Gönülden direnen Özak Tekstil işçileri, Urfa'nın topraklarından yükselen direnişin simgesi haline geliyor. Günlerdir mücadele ediyorlar.
Darp ediliyor, gözaltına alınıyor, biber gazı sıkılıyor, coplanıyorlar… Tıpkı İzmir Agrobay'da olduğu gibi, Özak Tekstil önünde de günlerdir işçilere karşı kurulan jandarma barikatları, hak arayışlarını susturmaya çalışan soğuk duvarlar gibi yükseliyor.
Patronlar arzuluyor, barikatlar kuruluyor; zenginler dile getiriyor, OHAL ilan ediliyor. Erdoğan geçmiş yıllarda şu sözleri dile getirmişti: "Biz göreve geldiğimizde Türkiye'de OHAL vardı, ancak bütün fabrikalar grev tehdidi altındaydı. Hatırlayın o günleri. Ama şimdi grev tehdidi olan yere biz OHAL'den istifade ederek anında müdahale ediyoruz." Erdoğan'ın bu açıklamaları, patronlara net bir mesaj olarak yorumlandı: Sendikal örgütlülüğe, işçi birliğine karşı beraber yürüyoruz bu yollarda!

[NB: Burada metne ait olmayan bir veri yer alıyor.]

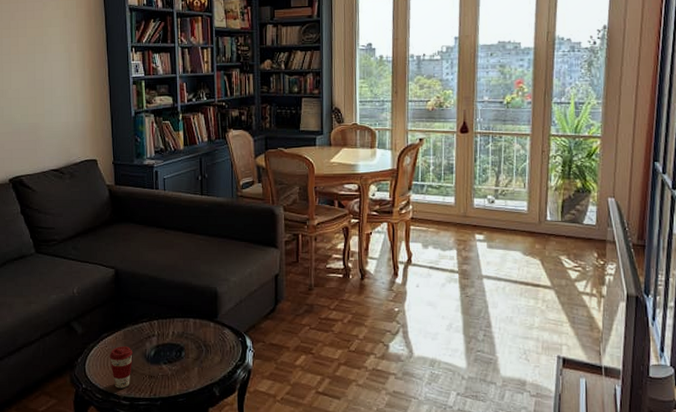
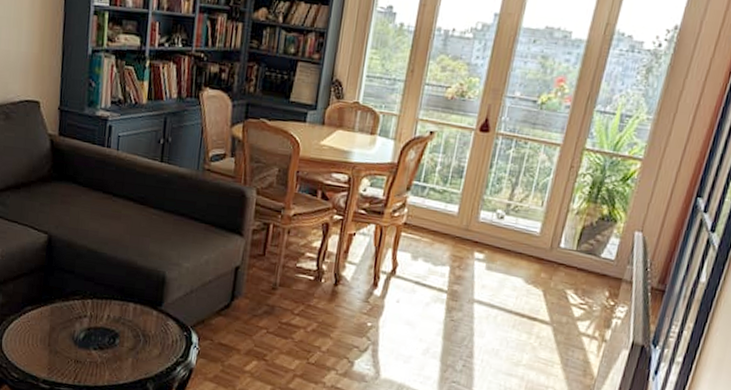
coffee cup: present [110,346,133,389] -> none [31,323,59,371]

Özak Tekstil fabrikası ve jandarma, direnişe ve işçilere karşı taktik geliştiriyor. "Ankara'dan bir tuğgeneral geldi. Fabrika önünde bekleyemezsiniz" diyerek, direnişçi işçilerin eylem yapma hakkını gasp ediyorlar. İşçiler, cami avlusuna sığınıyor. Ancak il müftüsü, işçilere şöyle diyor: Camide bekleyemezsiniz!
İşçiler, fabrikanın önünden sadece kovulmakla kalmıyor, aynı zamanda camiden de kovuluyorlar. Bu acı gerçek karşısında işçiler, tepkilerini dile getirerek yaşadıkları haksızlığa isyan ediyorlar. İşçiler şöyle tepki gösteriyor: Allah’ın evine sığınmışız, bizi buradan da çıkarmaya çalışıyorlar.
Organize Sanayi Bölgesi-OSB'lerde, işçilerin sendikal hakları için el ilanları dağıtırken, cami cemaatinin dizilişi her zaman dikkatimi çekmiştir. İl müftüsünün Özak Tekstil işçilerine "Camide bekleyemezsiniz" demesi, beni geçmiş o günlere götürdü. Cuma namazları için cemaat toplandığında, en son kapıdan patronlar çıkardı. İbadet sırasında bile en öne patronlar dizilir, işçiler çimlere kartonlar sererdi. İbadet ederken bile ayrımların gözlemlendiği o anlar, "her şey sınıfsal" gerçeğini hatırlatırdı.
Bir de geçmişte yaşanan bir olay daha var: Boydak Holding işçileri büyük bir eylem başlatmıştı. Patron Boydak ile aynı cemaatte olan işçiler, sınıfsal çelişkiler nedeniyle karşı karşıya gelmişti. Boydak işçisi, "Sizin inandığınız Allah'la benim inandığım Allah bir olamaz" diyerek tepki göstermişti.
İşçilerin alın teriyle, haklı ve meşru mücadeleleriyle ilgili bir mesele söz konusu olduğunda, tarafların tutumlarının nasıl değiştiğini görmek manidar. İnancı olan işçilerin samimi duyguları, beklentileri böylesi deneyimler eşliğinde, zaman içinde tuzla buz oluyor. Görüyoruz, biliyoruz: cemaat ve tarikat liderleri lüks içinde yaşıyor. Son dönemde tarikatlara katılan işçiler arasında, "Bizim şeyhler uçtu da zenginleşerek" gibi söylemler de yaygınlaşıyor. İşçiler, camide de cemaatte de sınıfsal konumlarına göre farklı muamelelere maruz kalıyor. İl müftüsünün "camide bekleyemezsiniz" diyerek kovmasının başka bir açıklaması olamaz.